Why the concrete in data centers is a hidden source of carbon emissions

Tech Giants Turn to Low-Carbon Concrete to Curb Data Centers' Hidden Emissions

January 29, 2026

As the global boom in artificial intelligence fuels an unprecedented surge in data center construction, a significant and often overlooked environmental challenge is coming to the fore: the massive carbon footprint of the concrete used to build these facilities. While operational energy use remains a primary concern, the embodied carbon from construction materials represents a substantial, upfront emissions load that tech companies are now urgently seeking to address.
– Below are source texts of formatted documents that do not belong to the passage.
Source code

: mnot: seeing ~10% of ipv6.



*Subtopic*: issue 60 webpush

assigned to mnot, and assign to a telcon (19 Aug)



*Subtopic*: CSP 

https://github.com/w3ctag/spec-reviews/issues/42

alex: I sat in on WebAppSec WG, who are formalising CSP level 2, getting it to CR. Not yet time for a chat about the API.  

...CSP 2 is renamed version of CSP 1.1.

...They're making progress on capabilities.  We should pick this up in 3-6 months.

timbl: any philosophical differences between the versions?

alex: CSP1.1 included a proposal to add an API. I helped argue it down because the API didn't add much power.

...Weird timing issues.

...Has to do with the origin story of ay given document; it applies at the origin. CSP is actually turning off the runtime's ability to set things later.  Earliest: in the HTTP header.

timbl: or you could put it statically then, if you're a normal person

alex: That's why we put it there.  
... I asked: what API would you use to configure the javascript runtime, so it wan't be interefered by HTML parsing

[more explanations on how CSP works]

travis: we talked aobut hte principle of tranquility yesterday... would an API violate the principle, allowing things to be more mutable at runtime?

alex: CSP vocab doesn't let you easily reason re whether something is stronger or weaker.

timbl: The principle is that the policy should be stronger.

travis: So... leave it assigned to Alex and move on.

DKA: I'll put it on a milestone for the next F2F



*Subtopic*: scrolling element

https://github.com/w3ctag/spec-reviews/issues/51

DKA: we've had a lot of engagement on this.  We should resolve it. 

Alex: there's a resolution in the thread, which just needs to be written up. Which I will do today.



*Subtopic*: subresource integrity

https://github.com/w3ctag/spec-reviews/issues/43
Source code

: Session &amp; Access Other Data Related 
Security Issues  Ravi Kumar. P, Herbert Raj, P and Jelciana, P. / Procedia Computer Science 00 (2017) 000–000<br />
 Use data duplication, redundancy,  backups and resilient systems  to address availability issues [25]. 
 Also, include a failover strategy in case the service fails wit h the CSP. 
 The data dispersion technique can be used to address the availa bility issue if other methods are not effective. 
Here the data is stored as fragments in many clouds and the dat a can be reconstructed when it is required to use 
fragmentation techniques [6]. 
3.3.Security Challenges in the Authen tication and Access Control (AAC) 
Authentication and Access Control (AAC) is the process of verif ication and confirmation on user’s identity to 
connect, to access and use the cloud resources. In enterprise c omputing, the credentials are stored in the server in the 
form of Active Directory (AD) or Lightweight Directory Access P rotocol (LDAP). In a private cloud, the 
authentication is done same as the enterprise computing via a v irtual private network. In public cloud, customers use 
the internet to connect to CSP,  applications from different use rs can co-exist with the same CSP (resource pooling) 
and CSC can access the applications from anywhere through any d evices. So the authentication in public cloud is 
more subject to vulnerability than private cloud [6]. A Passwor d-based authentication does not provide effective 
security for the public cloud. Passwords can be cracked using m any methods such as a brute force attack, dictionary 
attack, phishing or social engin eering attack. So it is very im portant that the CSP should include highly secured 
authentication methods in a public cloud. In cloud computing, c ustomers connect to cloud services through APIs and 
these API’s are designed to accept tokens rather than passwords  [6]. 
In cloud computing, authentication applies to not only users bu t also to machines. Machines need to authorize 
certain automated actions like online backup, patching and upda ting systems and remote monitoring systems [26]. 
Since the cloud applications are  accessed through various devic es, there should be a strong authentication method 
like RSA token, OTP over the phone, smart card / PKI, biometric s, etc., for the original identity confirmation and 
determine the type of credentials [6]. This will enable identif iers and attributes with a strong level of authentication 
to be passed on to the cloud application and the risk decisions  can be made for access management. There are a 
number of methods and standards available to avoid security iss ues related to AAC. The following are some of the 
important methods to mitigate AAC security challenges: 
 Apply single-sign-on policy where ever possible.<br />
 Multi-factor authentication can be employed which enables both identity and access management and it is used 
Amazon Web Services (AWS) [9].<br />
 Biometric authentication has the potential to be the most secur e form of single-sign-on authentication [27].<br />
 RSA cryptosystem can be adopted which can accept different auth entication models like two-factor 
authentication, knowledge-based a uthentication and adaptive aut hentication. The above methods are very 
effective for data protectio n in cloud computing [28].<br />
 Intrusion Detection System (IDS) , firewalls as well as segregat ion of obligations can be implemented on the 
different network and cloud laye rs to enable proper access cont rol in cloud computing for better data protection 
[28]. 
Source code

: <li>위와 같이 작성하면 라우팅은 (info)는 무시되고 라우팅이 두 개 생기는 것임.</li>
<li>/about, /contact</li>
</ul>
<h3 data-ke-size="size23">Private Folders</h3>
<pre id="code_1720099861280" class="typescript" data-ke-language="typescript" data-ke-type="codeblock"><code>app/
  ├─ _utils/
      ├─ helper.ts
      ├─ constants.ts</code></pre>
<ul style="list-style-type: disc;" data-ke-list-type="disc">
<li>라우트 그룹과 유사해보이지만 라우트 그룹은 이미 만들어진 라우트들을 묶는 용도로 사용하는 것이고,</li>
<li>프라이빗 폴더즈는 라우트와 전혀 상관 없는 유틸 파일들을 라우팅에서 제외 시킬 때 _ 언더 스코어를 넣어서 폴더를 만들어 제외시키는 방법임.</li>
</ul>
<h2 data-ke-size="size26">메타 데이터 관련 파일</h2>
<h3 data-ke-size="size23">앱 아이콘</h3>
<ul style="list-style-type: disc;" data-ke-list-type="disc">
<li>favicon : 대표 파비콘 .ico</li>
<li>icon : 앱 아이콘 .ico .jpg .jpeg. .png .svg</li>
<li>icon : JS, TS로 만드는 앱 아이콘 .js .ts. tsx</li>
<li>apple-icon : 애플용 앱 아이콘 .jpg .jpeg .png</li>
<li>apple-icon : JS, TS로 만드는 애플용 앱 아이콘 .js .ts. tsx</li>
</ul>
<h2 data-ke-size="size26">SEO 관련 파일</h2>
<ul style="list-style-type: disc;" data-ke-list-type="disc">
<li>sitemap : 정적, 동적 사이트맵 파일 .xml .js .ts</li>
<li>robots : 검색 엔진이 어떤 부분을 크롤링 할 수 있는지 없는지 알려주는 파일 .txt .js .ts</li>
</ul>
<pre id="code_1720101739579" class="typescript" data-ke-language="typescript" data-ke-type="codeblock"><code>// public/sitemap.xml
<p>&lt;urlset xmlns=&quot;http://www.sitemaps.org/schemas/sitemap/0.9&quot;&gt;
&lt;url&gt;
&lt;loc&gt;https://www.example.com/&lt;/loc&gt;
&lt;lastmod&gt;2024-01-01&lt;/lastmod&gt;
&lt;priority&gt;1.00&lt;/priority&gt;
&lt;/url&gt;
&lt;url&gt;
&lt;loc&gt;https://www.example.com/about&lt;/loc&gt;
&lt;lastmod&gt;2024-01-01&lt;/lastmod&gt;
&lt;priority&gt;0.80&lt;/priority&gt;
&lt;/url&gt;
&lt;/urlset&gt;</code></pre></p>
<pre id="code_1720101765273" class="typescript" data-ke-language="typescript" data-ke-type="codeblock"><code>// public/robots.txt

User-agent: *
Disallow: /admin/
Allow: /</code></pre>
The scale of the issue is considerable. According to analysis by the environmental nonprofit RMI, data center expansion through 2030 is projected to require approximately 2 million metric tons of cement, the key ingredient in concrete. If this demand is met with traditional, carbon-intensive concrete, it could generate an estimated 1.9 million metric tons of CO2 emissions—equivalent to the annual emissions from 415,000 gasoline-powered cars. "The boom in data centers is providing an opportunity to evaluate, address and move on the carbon impacts of concrete," said Katherine Vaz Gomes, a decarbonization engineer at climate advisory firm Carbon Direct. "As AI infrastructure explodes, data center construction is accelerating and bringing concrete demand with it."

In response, major technology firms are becoming pivotal early buyers in the emerging market for low-carbon concrete. Microsoft Corp. took a significant step last year, securing a deal with startup Sublime Systems to purchase up to 622,500 metric tons of its low-carbon cement over six to nine years. Melanie Nakagawa, Microsoft’s chief sustainability officer, stated, "As demand for AI and cloud services grows, we are advancing how we design, build, and operate our datacenters and campuses. Decarbonizing the built environment is a crucial element in this process."

Amazon.com Inc. has pursued a similar strategy, striking a deal with startup Brimstone in August and investing in other innovators like CarbonCure. The company has begun using low-carbon concrete in data centers under construction in Virginia and Oregon and has implemented carbon intensity standards for all concrete it procures. To amplify their impact, Amazon, along with Meta Platforms Inc. and Prologis Inc., co-founded the Sustainable Concrete Buyers Alliance in September. Facilitated by RMI and the Center for Green Market Activation, this alliance aims to send clear, aggregated demand signals to producers, assuring a market for greener products.

Despite this corporate momentum, scaling the green cement industry faces hurdles. Christina Theodoridi, policy director for industry at the Natural Resources Defense Council, notes that while the technology exists, significant capital is required for scaling. "Having an offtake agreement with a large data center is a very clear demand signal," she said. "That’s a really critical mechanism to scale up those technologies." However, the withdrawal of an estimated $1.6 billion in U.S. federal support previously allocated under the Inflation Reduction Act has stalled progress. Theodoridi lamented, "That was going to breathe real momentum into the industry. The data centers present an opportunity for which we would have been much better prepared for had we continued those investments in heavy industry." The funding cut has had tangible consequences, with Sublime Systems citing the loss of $87 million in government funding when it laid off 10% of its staff and paused construction on a flagship factory in December.

For the tech sector, tackling embodied carbon from concrete is not just an environmental imperative but a corporate one. Unlike operational emissions, which can be reduced over time through efficiency gains and renewable energy, the carbon locked into building materials is permanent upon construction. Therefore, using sustainable materials is the only way to mitigate this portion of a data center's lifetime emissions. "Quite a few of those large tech companies actually have quite aggressive and meaningful climate targets," said Chris Magwood, a manager on RMI’s carbon-free buildings team. "Internally, they obviously have identified that data centers and particularly the concrete use in those data centers is a key driver for them."